Sanders: My first thought is that, clearly, many of the Big Tech companies that have profited from some of the harms created by social media see AI as very valuable to them. We see some of those same social media companies being real technical innovators and leaders in the development of AI, and they’re clearly doing it because they see an opportunity for return on that investment. We see rapid integration of AI technologies and social media platforms, and we should recognize those are platforms that exist to create profit from our use. Those are platforms that are enriching corporations by, in many cases, harvesting our data, attracting advertisers with the idea that they may know more about us than we know about ourselves and can therefore persuade us to buy products. And it seems clear that those companies think that they can do better on that business model using AI, and I think we should view that with concern.

McCarty Carino: Given the situation with social media that you have examined so deeply, do you have hope for AI to play out any differently?

Sanders: I definitely have hope — not necessarily perfect confidence, but definitely hope. First of all, I think there are really beneficial uses of AI that are coming into practice. In the educational context, I know many parents don’t speak the same language their kids do in school, and they rely on technologies like neural machine translation, products like Google Translate to communicate with the school staff and teachers. And that’s, I think, a wonderful use case. It’s not a perfect technology, but it’s pretty good, and I think it really helps there. We talked about automatic video captioning on YouTube earlier; what a great accessibility tool, being able to let people access content and information they couldn’t otherwise. I think those are really beneficial use cases that should be improved as much as possible, but also embraced and encouraged.

McCarty Carino: It certainly feels like there is a bit more skepticism at baseline around AI than there was maybe at the dawn of the social media age, when I think many of the harms of this technology were a bit less obvious to imagine.
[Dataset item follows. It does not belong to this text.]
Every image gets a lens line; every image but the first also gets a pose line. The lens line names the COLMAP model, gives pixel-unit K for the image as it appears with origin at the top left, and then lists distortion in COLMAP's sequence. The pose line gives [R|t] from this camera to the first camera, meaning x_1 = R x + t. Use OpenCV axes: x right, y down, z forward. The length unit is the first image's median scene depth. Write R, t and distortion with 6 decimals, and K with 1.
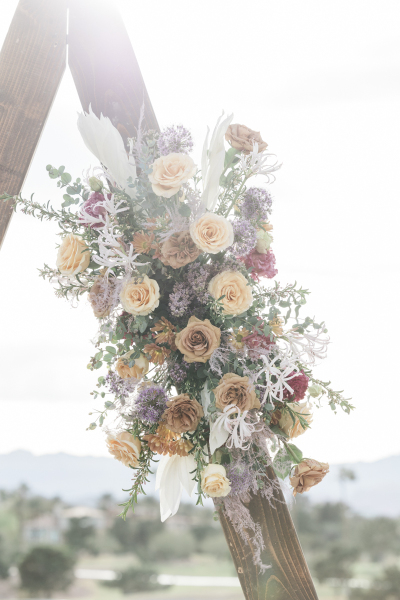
lens RADIAL K [[1903.0, 0, 200.0], [0, 1903.0, 300.0], [0, 0, 1]] dist [-0.049371, 0.185986]
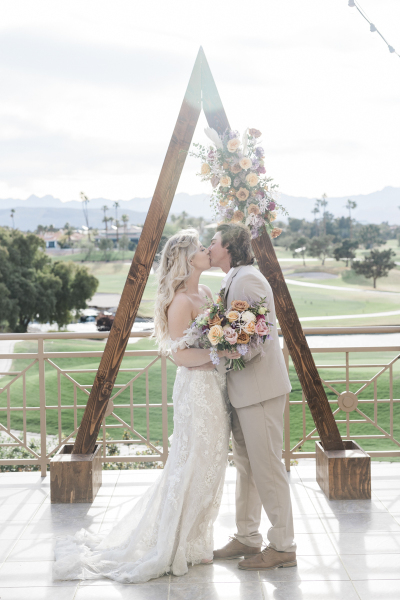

Sanders: I think that’s right. I think we should definitely learn from the lessons of the past two decades in our experience with social media to make better decisions and to act faster around controlling the development and use of this newer technology, AI. I think that early optimism about social media is also a legitimate recognition that new technologies do bring new capabilities, and they can be applied to beneficial uses. And it’s our job as a society, and it’s the job of the policymakers that represent us, to make sure to steer the technology as best as possible in that direction, and I do think there are specific practical things that we can do to achieve that.

More on this

We mentioned how it feels like we’re at a crossroads for action on social media. Of course, U.S. Surgeon General Vivek Murthy has issued an advisory, and in June called for a warning label, on social media for kids. A growing number of states, like Utah and Louisiana, have passed bills requiring parental consent or age verification of minors on social media, though many are now tied up in legal challenges.

And the Kids Online Safety Act, which would hold social media platforms liable for certain harms to young people, passed the Senate this summer. A version is now making its way through the House of Representatives, but it too faces wide-ranging opposition, from Big Tech to civil rights groups like the American Civil Liberties Union.

Meanwhile, California Gov. Gavin Newsom vetoed a sweeping bill to regulate AI in the state Sunday, saying that although it was “well-intentioned,” he found it overly broad and onerous for the nascent industry.